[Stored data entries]

------------------------------------------------------------------------

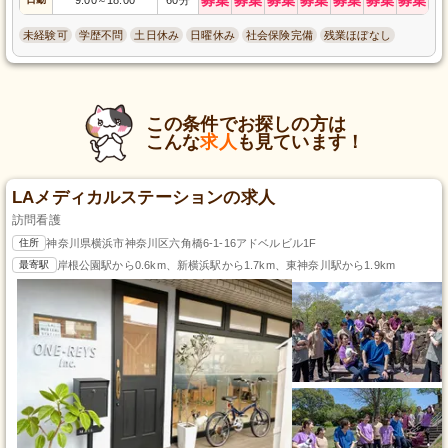
～
未経験可
学歴不問
土日休み
日曜休み
社会保険完備
残業ほぼなし
この条件でお探しの方は
こんな
求人
も見ています！
LAメディカルステーションの求人
訪問看護
住所
神奈川県横浜市神奈川区六角橋6-1-16アドベルビル1F
最寄駅
岸根公園駅から0.6km、新横浜駅から1.7km、東神奈川駅から1.9km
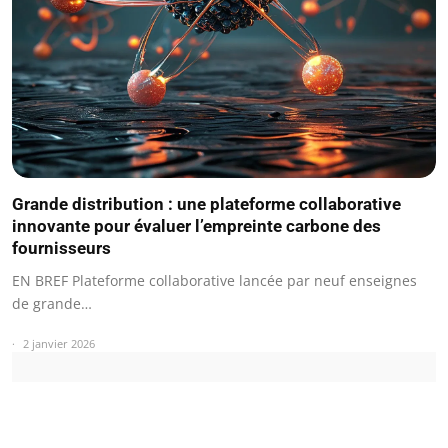
Grande distribution : une plateforme collaborative
innovante pour évaluer l’empreinte carbone des
fournisseurs
EN BREF Plateforme collaborative lancée par neuf enseignes
de grande…
2 janvier 2026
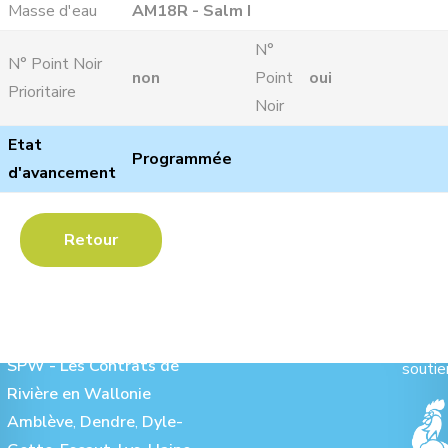
Masse d'eau
AM18R - Salm I
N°
N° Point Noir
non
Point
oui
Prioritaire
Noir
Etat
Programmée
d'avancement
Retour
Les Contrats de Rivière :
Ave
SPW - Les Contrats de
soutie
Rivière en Wallonie
Amblève
,
Dendre
,
Dyle-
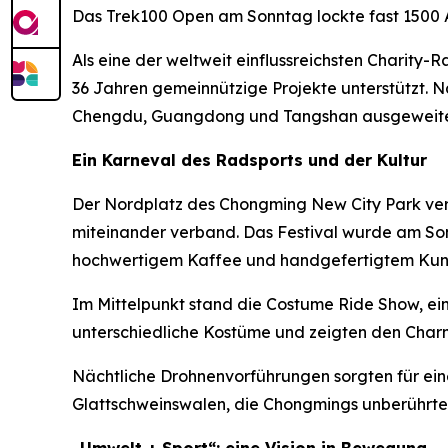
Das Trek100 Open am Sonntag lockte fast 1500 A
Als eine der weltweit einflussreichsten Charity-
36 Jahren gemeinnützige Projekte unterstützt. N
Chengdu, Guangdong und Tangshan ausgeweite
Ein Karneval des Radsports und der Kultur
Der Nordplatz des Chongming New City Park ver
miteinander verband. Das Festival wurde am Son
hochwertigem Kaffee und handgefertigtem Kun
Im Mittelpunkt stand die Costume Ride Show, ein
unterschiedliche Kostüme und zeigten den Charm
Nächtliche Drohnenvorführungen sorgten für ein
Glattschweinswalen, die Chongmings unberührte 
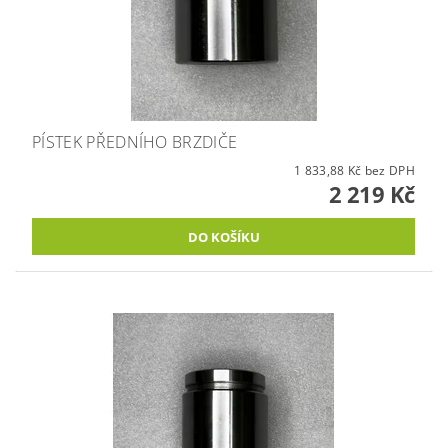
PÍSTEK PŘEDNÍHO BRZDIČE
1 833,88 Kč bez DPH
2 219 Kč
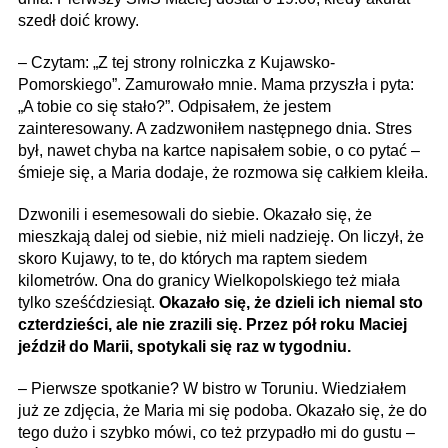
szedł doić krowy.
– Czytam: „Z tej strony rolniczka z Kujawsko-
Pomorskiego”. Zamurowało mnie. Mama przyszła i pyta:
„A tobie co się stało?”. Odpisałem, że jestem
zainteresowany. A zadzwoniłem następnego dnia. Stres
był, nawet chyba na kartce napisałem sobie, o co pytać –
śmieje się, a Maria dodaje, że rozmowa się całkiem kleiła.
Dzwonili i esemesowali do siebie. Okazało się, że
mieszkają dalej od siebie, niż mieli nadzieję. On liczył, że
skoro Kujawy, to te, do których ma raptem siedem
kilometrów. Ona do granicy Wielkopolskiego też miała
tylko sześćdziesiąt.
Okazało się, że dzieli ich niemal sto
czterdzieści, ale nie zrazili się. Przez pół roku Maciej
jeździł do Marii, spotykali się raz w tygodniu.
– Pierwsze spotkanie? W bistro w Toruniu. Wiedziałem
już ze zdjęcia, że Maria mi się podoba. Okazało się, że do
tego dużo i szybko mówi, co też przypadło mi do gustu –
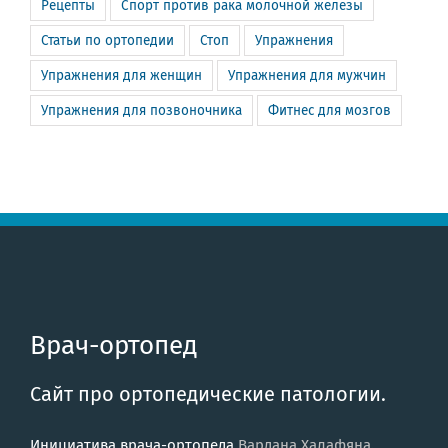
Рецепты
Спорт против рака молочной железы
Статьи по ортопедии
Стоп
Упражнения
Упражнения для женщин
Упражнения для мужчин
Упражнения для позвоночника
Фитнес для мозгов
Врач-ортопед
Сайт про ортопедические патологии.
Инициатива врача-ортопеда
Вардана Халафяна
.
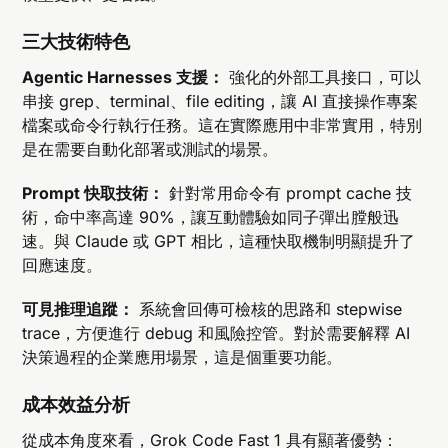
三大技術特色
Agentic Harnesses 支援：
強化的外部工具接口，可以
串接 grep、terminal、file editing，讓 AI 直接操作專案
檔案或命令行執行任務。這在實際應用中非常實用，特別
是在需要自動化部署或測試的場景。
Prompt 快取技術：
針對常用命令有 prompt cache 技
術，命中率高達 90%，讓互動體驗如同子彈出膛般迅
速。與 Claude 或 GPT 相比，這種快取機制明顯提升了
回應速度。
可見推理追蹤：
系統會回傳可檢核的思路和 stepwise
trace，方便進行 debug 和風險控管。對於需要解釋 AI
決策過程的企業應用場景，這是個重要功能。
成本效益分析
從成本角度來看，Grok Code Fast 1 具有顯著優勢：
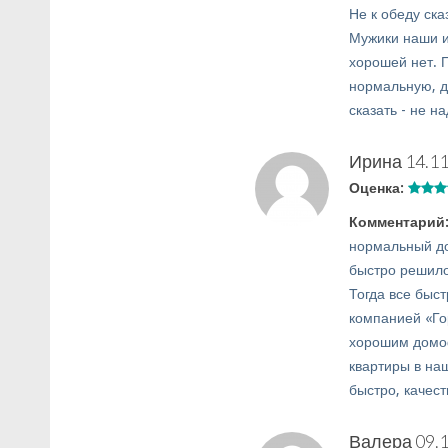
Не к обеду ска
Мужики наши и 
хорошей нет. 
нормальную, д
сказать - не н
Ирина
14.11
Оценка:
Комментарий
нормальный до
быстро решило
Тогда все быс
компанией «Гор
хорошим домоф
квартиры в на
быстро, качес
Валера
09.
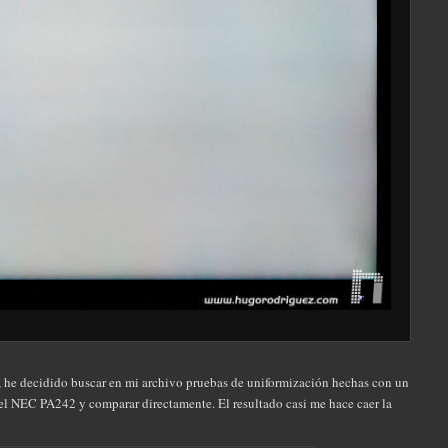
o, he decidido buscar en mi archivo pruebas de uniformización hechas con un
 el NEC PA242 y comparar directamente. El resultado casi me hace caer la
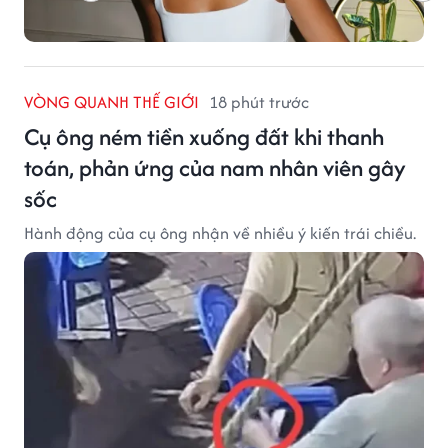
VÒNG QUANH THẾ GIỚI
18 phút trước
Cụ ông ném tiền xuống đất khi thanh
toán, phản ứng của nam nhân viên gây
sốc
Hành động của cụ ông nhận về nhiều ý kiến trái chiều.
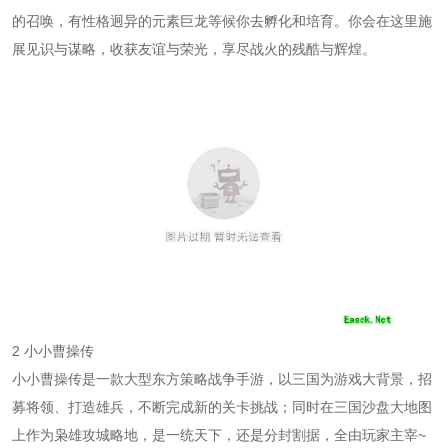
的召唤，有性格迥异的元素巨龙等候你去孵化和培育。你会在这里施
展见识与谋略，收获友谊与荣光，享尽战火的残酷与辉煌。
2 小小曹操传
小小曹操传是一款大型东方策略战争手游，以三国为游戏大背景，招
募将领、打造雄兵，不断完成新的关卡挑战；同时在三国沙盘大地图
上作为枭雄攻城略地，是一统天下，还是分封割据，全由玩家主宰~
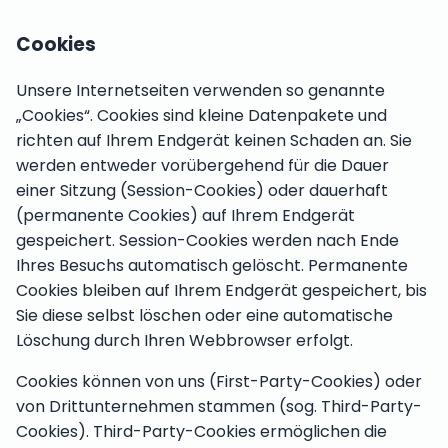
Cookies
Unsere Internetseiten verwenden so genannte
„Cookies“. Cookies sind kleine Datenpakete und
richten auf Ihrem Endgerät keinen Schaden an. Sie
werden entweder vorübergehend für die Dauer
einer Sitzung (Session-Cookies) oder dauerhaft
(permanente Cookies) auf Ihrem Endgerät
gespeichert. Session-Cookies werden nach Ende
Ihres Besuchs automatisch gelöscht. Permanente
Cookies bleiben auf Ihrem Endgerät gespeichert, bis
Sie diese selbst löschen oder eine automatische
Löschung durch Ihren Webbrowser erfolgt.
Cookies können von uns (First-Party-Cookies) oder
von Drittunternehmen stammen (sog. Third-Party-
Cookies). Third-Party-Cookies ermöglichen die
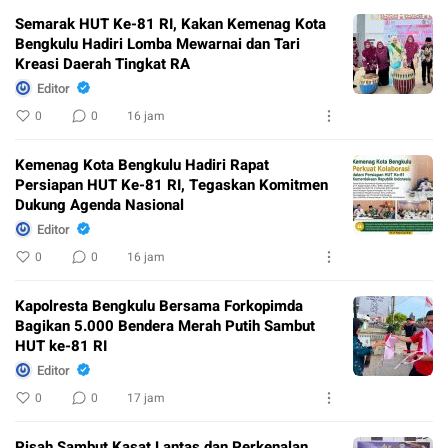
Semarak HUT Ke-81 RI, Kakan Kemenag Kota
Bengkulu Hadiri Lomba Mewarnai dan Tari
Kreasi Daerah Tingkat RA
Editor
0
0
16 jam
Kemenag Kota Bengkulu Hadiri Rapat
Persiapan HUT Ke-81 RI, Tegaskan Komitmen
Dukung Agenda Nasional
Editor
0
0
16 jam
Kapolresta Bengkulu Bersama Forkopimda
Bagikan 5.000 Bendera Merah Putih Sambut
HUT ke-81 RI
Editor
0
0
17 jam
Pisah Sambut Kasat Lantas dan Perkenalan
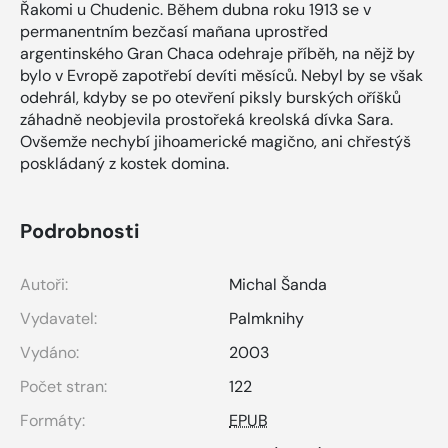
Řakomi u Chudenic. Během dubna roku 1913 se v
permanentním bezčasí mañana uprostřed
argentinského Gran Chaca odehraje příběh, na nějž by
bylo v Evropě zapotřebí devíti měsíců. Nebyl by se však
odehrál, kdyby se po otevření piksly burských oříšků
záhadně neobjevila prostořeká kreolská dívka Sara.
Ovšemže nechybí jihoamerické magično, ani chřestýš
poskládaný z kostek domina.
Podrobnosti
Autoři:
Michal Šanda
Vydavatel:
Palmknihy
Vydáno:
2003
Počet stran:
122
Formáty:
EPUB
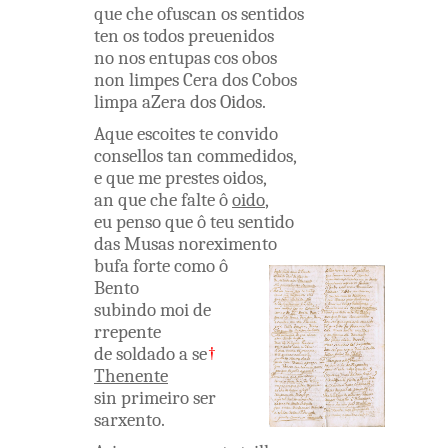
que
che
ofuscan
os
sentidos
ten os
todos
preuenidos
no nos
entupas
cos
obos
non
limpes
Cera
dos
Cobos
limpa
aZera
dos
Oidos
.
Aque
escoites
te
convido
consellos
tan
commedidos
,
e
que
me
prestes
oidos
,
an que
che
falte
ô
oido
,
eu
penso
que
ô
teu
sentido
das
Musas
noreximento
bufa
forte
como
ô
Bento
subindo
moi
de
rrepente
de
soldado
a
se
†
Thenente
sin
primeiro
ser
sarxento
.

------------------------------------------------------------------------

Task goal: With "roku" as the word to match, copy each line of the records that has it.

Expected output:
czterdzieści, ale nie zrazili się. Przez pół roku Maciej
Řakomi u Chudenic. Během dubna roku 1913 se v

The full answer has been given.